### Extracted material ###
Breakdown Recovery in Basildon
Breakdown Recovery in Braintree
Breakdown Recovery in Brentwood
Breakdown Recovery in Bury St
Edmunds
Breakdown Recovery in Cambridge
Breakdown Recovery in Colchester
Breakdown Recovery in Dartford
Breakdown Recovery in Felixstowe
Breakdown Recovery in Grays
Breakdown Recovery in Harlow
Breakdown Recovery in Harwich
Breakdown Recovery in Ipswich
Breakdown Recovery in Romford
###
### Extracted material ###
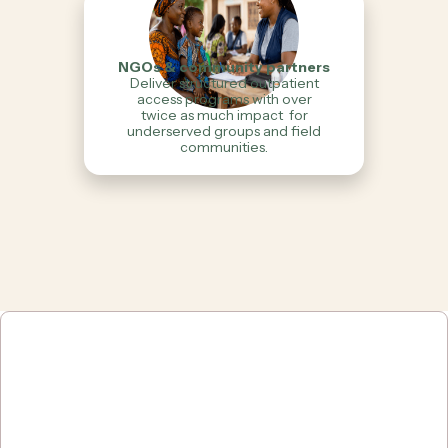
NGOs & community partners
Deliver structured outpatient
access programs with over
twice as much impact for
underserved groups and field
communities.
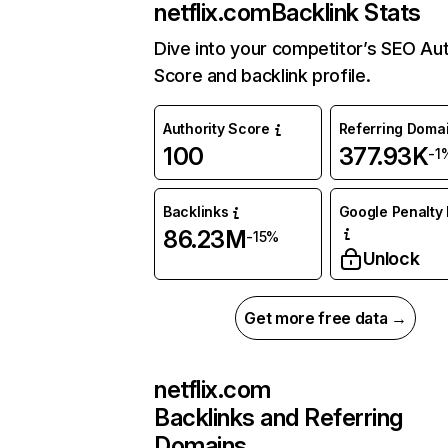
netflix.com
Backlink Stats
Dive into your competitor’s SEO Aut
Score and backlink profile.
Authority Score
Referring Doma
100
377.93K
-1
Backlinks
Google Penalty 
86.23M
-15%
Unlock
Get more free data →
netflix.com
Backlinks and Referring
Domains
###
### Extracted material ###
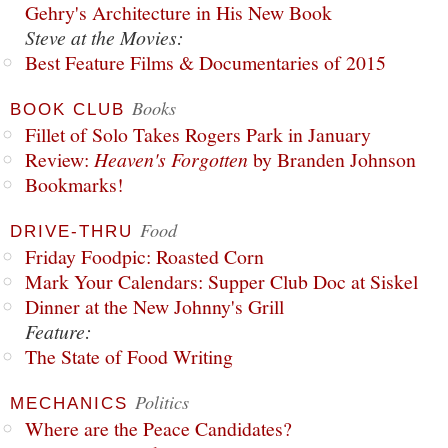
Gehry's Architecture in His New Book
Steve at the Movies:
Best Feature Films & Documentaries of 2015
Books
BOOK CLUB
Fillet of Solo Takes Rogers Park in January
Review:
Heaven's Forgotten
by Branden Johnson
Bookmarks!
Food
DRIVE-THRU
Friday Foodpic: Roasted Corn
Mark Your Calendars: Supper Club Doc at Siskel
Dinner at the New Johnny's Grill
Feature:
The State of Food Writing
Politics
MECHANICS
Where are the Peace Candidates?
###
#### Exercise directions:
Copy out the lines of the records beginning with the line that contains "Breakdown Recovery in Basildon" and continuing through the line that contains "Breakdown Recovery in Romford", with both of those lines included.

#### Exercise answer:
Breakdown Recovery in Basildon
Breakdown Recovery in Braintree
Breakdown Recovery in Brentwood
Breakdown Recovery in Bury St
Edmunds
Breakdown Recovery in Cambridge
Breakdown Recovery in Colchester
Breakdown Recovery in Dartford
Breakdown Recovery in Felixstowe
Breakdown Recovery in Grays
Breakdown Recovery in Harlow
Breakdown Recovery in Harwich
Breakdown Recovery in Ipswich
Breakdown Recovery in Romford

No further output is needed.